Freedom of access to information (FoAI) laws on the other hand, allow access by citizens to data held by national governments. They establish a “right-to-know” legal process by which requests may be made for government-held information. This type of legislation is as widespread as privacy laws although their prevalence in the Middle East is very low (only two countries: Jordan and Yemen.)

In the Middle East North Africa region, the first challenge to big and open data regulation has been the lack of underlying legal instruments. Privacy laws are being developed but do not always have a track record of implementation and the limited number of countries with FoAI frameworks makes it even more difficult to have open data laws or data sharing policies in place. 

Overall the region still has a long way to go on data sharing as demonstrated by the current low ranking of most Middle East nations, with all Gulf Cooperation Council (GCC) countries ranked below the 50th global rank in the Open Data Barometer. However, some interesting initiatives are underway across the region–the UAE and Qatar have plans to launch or revamp their open data portals and Saudi Arabia has recently launched a new open data portal.

Provided data →

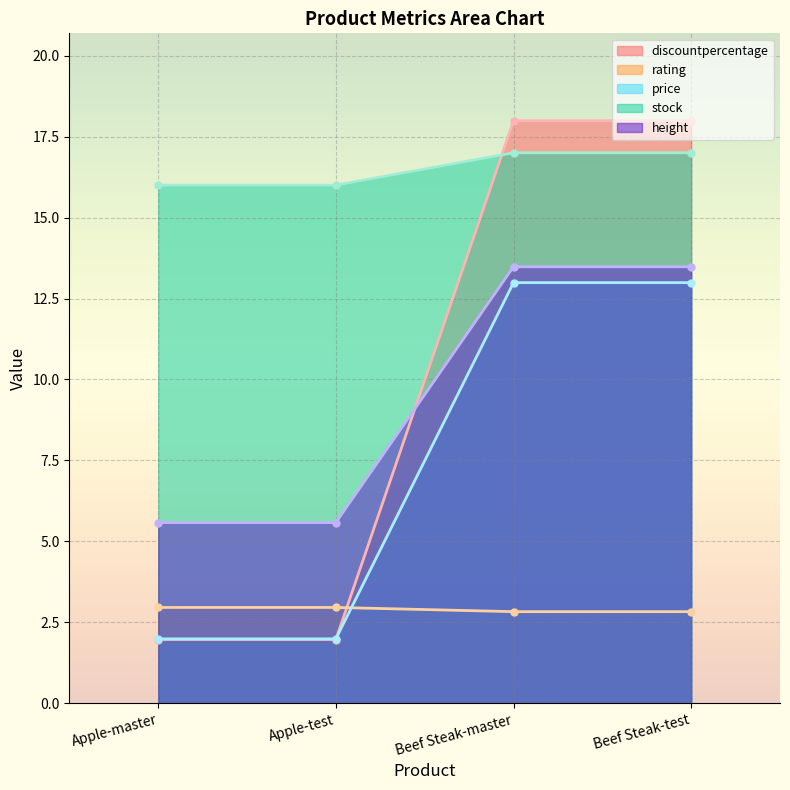

True or false: rating and discountpercentage intersect in this chart.

True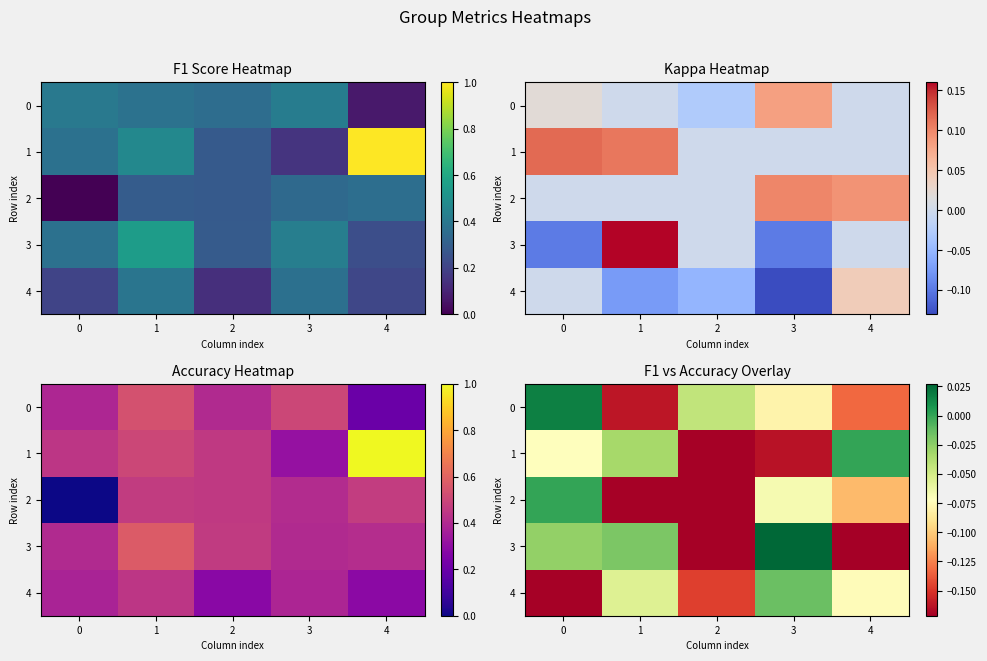

How many categories are shown in the chart?

5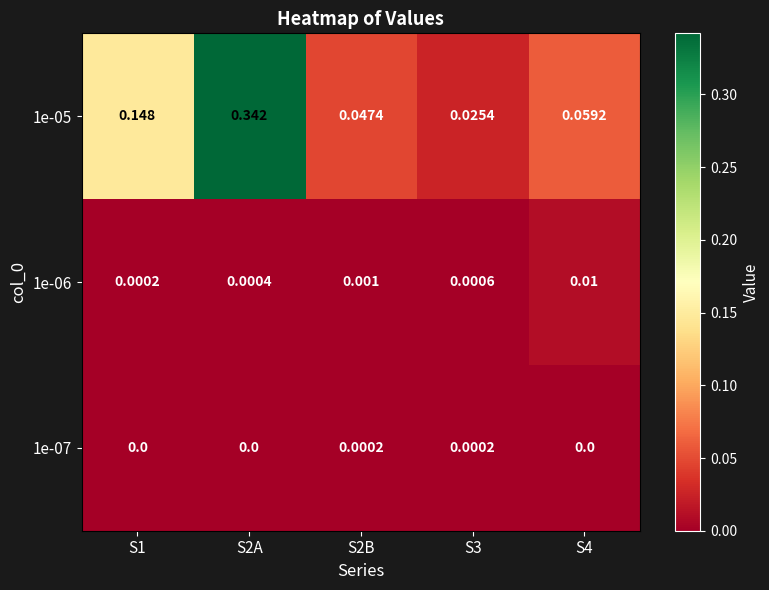

How many values in the 1e-07 series exceed 0?

2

Activity 1 → Name every individual country mentioned in the passage on data access laws in the Middle East. Do not include regions or groupings of countries.
Activity 2 → Write a continuation of the passage on data access laws in the Middle East, picking up after its final sentence.

Task output 1 → Jordan, Yemen, the UAE, Qatar, Saudi Arabia

Task output 2 →
Managing data access

Open data is however only one component in the vast realm of applications of government big data. Sharing information among government institutions can also lead to significant value creation across one of the eight themes discussed above. Nevertheless, with large amounts of data available but also scattered among different entities, it is critical to establish a structured framework to collect, analyze and share the data.

Sharing data within government entities or between the public and private sectors has promoted the creation of innovative products and services. This becomes increasingly of value when developing smart cities, since smart city services will require automated interactions between public and private sector companies through standard data interfaces. For example when London released its maps of the tube to the public, new online and mobile applications were created by entrepreneurs to improve the usage of the tube.

The flipside to sharing data this freely is security. Countries are often struggling to strike the balance between improving services and exposing the country to threats unintentionally. It is well-known that multiple streams of open data can be overlaid to deduce potentially sensitive information. For example, it may be possible to deduce the destination and movement of oil supplies via ships from oil production data and port vessel movement data.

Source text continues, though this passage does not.